Wir entnehmen sie danach und legen ein weiteres Mal eine einfache und danach eine doppelte Tour. Diese kühlt anschließend wiederum für 20 Minuten. Die Butter zieht dadurch ausgezeichnet in den Vorteig ein. Bei den einzelnen Touren kehren wir das Mehl jeweils mit einem Pinsel ab. Der Blätterteig ist nach dem letztmaligen Kühlen fertig.

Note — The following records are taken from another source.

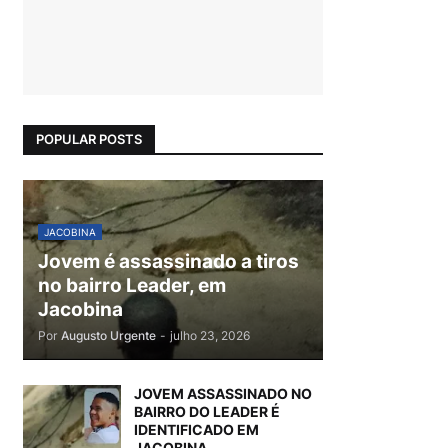
POPULAR POSTS
JACOBINA
Jovem é assassinado a tiros
no bairro Leader, em
Jacobina
Por
Augusto Urgente
-
julho 23, 2026
JOVEM ASSASSINADO NO
BAIRRO DO LEADER É
IDENTIFICADO EM
JACOBINA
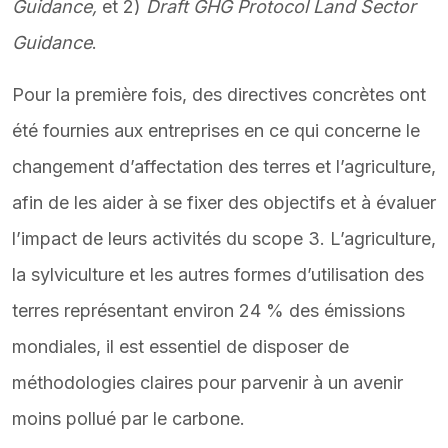
Guidance,
et 2)
Draft GHG Protocol Land Sector
Guidance
.
Pour la première fois, des directives concrètes ont
été fournies aux entreprises en ce qui concerne le
changement d’affectation des terres et l’agriculture,
afin de les aider à se fixer des objectifs et à évaluer
l’impact de leurs activités du scope 3. L’agriculture,
la sylviculture et les autres formes d’utilisation des
terres représentant environ 24 % des émissions
mondiales, il est essentiel de disposer de
méthodologies claires pour parvenir à un avenir
moins pollué par le carbone.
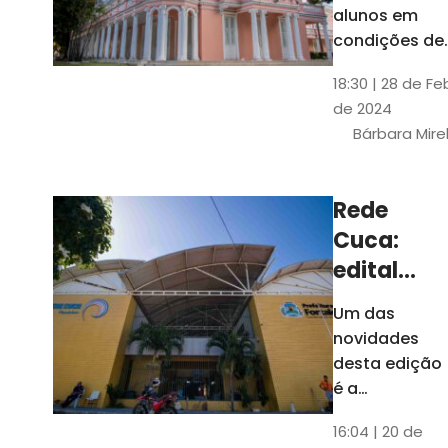
até 4 de
alunos em
março
condições de
vulnerabilida
18:30 | 28 de Fe
social. Podem
de 2024
se inscrever
Bárbara Mire
estudantes
matriculados
em cursos
Rede
presenciais d
Cuca:
graduação d
Universidade
edital
seleciona
Um das
400
novidades
jovens
desta edição
para
é a
ampliação
vagas de
16:04 | 20 de
do número de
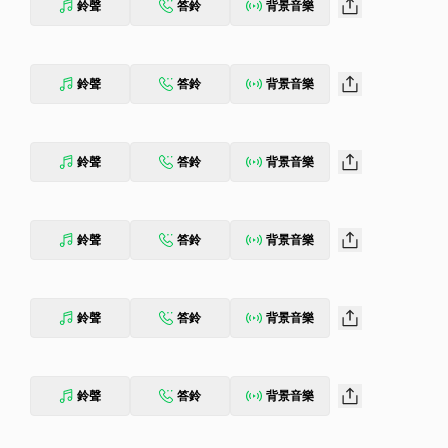
鈴聲
答鈴
背景音樂
鈴聲
答鈴
背景音樂
鈴聲
答鈴
背景音樂
鈴聲
答鈴
背景音樂
鈴聲
答鈴
背景音樂
鈴聲
答鈴
背景音樂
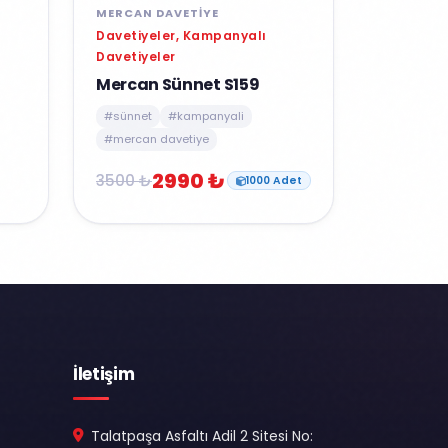
MERCAN DAVETIYE
Davetiyeler, Kampanyalı
Davetiyeler
Mercan Sünnet S159
#sünnet
#kampanyali
#mercan davetiye
2990 ₺
3500 ₺
1000 Adet
İletişim
Talatpaşa Asfaltı Adil 2 Sitesi No:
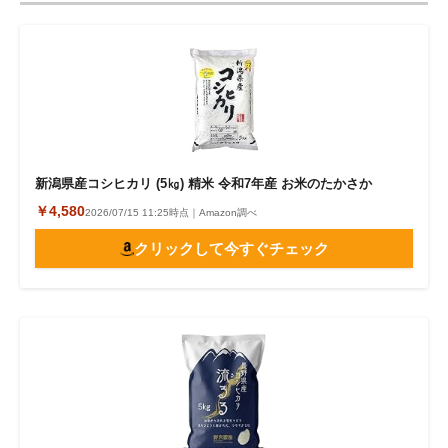
新潟県産コシヒカリ (5㎏) 精米 令和7年産 お米のたかさか
￥4,580
2026/07/15 11:25時点｜Amazon調べ
クリックして今すぐチェック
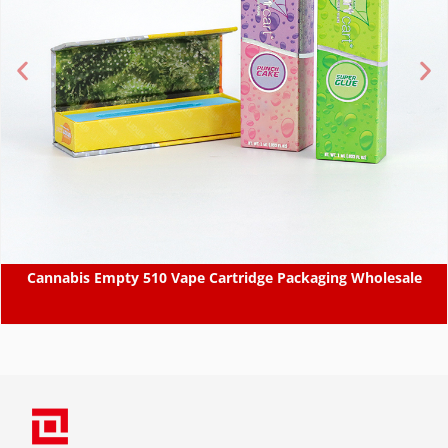
Cannabis Empty 510 Vape Cartridge Packaging Wholesale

Er kann sofort gebacken oder tiefgefroren werden.

Herstellung eines Blätterteigstrudels

Für den Blätterteigstrudel rollen wir den Teig dünn auf einem gut bemehlten Brett rechteckig auf rund 40 x 33 cm dünn aus. Er soll nur zwei bis drei Millimeter dick sein. Überschüssiges Mehl wird abgekehrt. Der Blätterteig rastet nun fünf bis sieben Minuten, dann tragen wir die Füllung in der Mitte auf, schlagen die beiden Teigseiten übereinander, verschließen die Enden und bestreichen den Strudel mit dem verquirlten Ei. Er wird dann goldgelb gebacken.

Verfeinerung

Blätterteig lässt sich mit Magertopfen verfeinern. Dieser ersetzt einen Teil der Butter. Wie viel das sein soll, entscheidet der persönliche Geschmack.

Abschließende Worte

Es ist erwiesen: Blätterteig funktioniert auch ohne Alkohol. Es gibt ihn auf diese Weise im Handel, er kann auch selbst mit Essig anstelle von Weißwein so hergestellt werden. Im Ergebnis entsteht ein ebenso flexibler Teig wie bei der Variante mit Alkohol.